I knew I was being ridiculous. But I couldn’t stop. Big A laughed at me. I laughed at me. My mascara ran. I told Big A to shut up. I couldn’t help it. I was crying over a crib.

He left the room. Probably to roll his eyes and find something to shut me up. He returned with sandpaper. He RUBBED IT ON THE CRIB.

I accused him of doing that so he wouldn’t have to send it back. Which was probably true, to a point.

But when he sanded it…it looked closer to the 1980’s Oak I desired. Somehow, it removed the red tone, distressed it enough and looked better. Not perfect, but better.

And he asked if I liked it. I said that I did, but it wasn’t enough to warrant the time that it would take. I mean, cribs have a lot of slats and pieces and whatevers. It would take a fair amount of sanding.

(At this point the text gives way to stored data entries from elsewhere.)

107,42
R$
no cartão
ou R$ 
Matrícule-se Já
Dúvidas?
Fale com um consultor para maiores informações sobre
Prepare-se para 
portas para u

He said he would do it for me.

HE SAID HE WOULD DO THAT FOR ME.

I didn’t care if it was only because then he wouldn’t have to repack it all and send it back or if it was just to shut me up, but he was going to take the time to sand the shit out of that crib.

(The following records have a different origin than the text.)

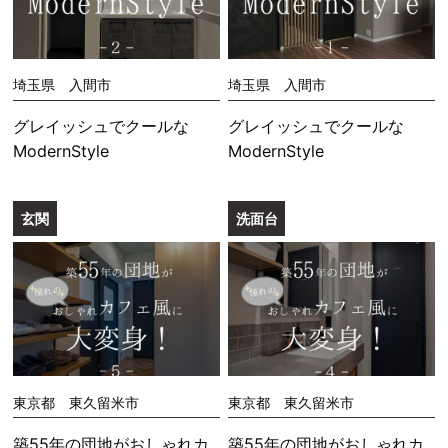
埼玉県 入間市
埼玉県 入間市
グレイッシュでクールな
グレイッシュでクールな
ModernStyle
ModernStyle
玄関
洗面台
東京都 東久留米市
東京都 東久留米市
築55年の団地がおしゃれカ
築55年の団地がおしゃれカ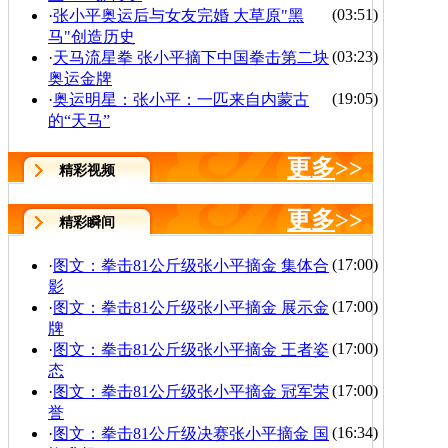
(03:51)
·
张小平奥运后与女友完婚 大草原"黑
马"创造历史
(03:23)
·
天马流星拳 张小平摘下中国拳击第二块
奥运金牌
(19:05)
·
奥运明星：张小平：一匹来自内蒙古
的“天马”
更多
>>
精彩视频
更多
>>
精彩瞬间
(17:00)
·
图文：拳击81公斤级张小平摘金 集体合
影
(17:00)
·
图文：拳击81公斤级张小平摘金 展示金
牌
(17:00)
·
图文：拳击81公斤级张小平摘金 王者姿
态
(17:00)
·
图文：拳击81公斤级张小平摘金 冠军荣
誉
(16:34)
·
图文：拳击81公斤级决赛张小平摘金 国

So, of course, I started crying all over again. Harder. Still laughing. But crying harder. Fat, happy crocodile tears.

And then about an hour later I went to hug him and thank him and I started crying again. I CAN’T HELP IT.

Oh, hormones.

 

Epilogue

Big A spent several hours away from the hospital in order to actually PUT the crib together so @#%$! baby would have a place to sleep upon discharge. He sanded the crap out of a hidden piece of it, only to discover it actually wasn’t going to work. But I am so over it now. More important things to worry about and all.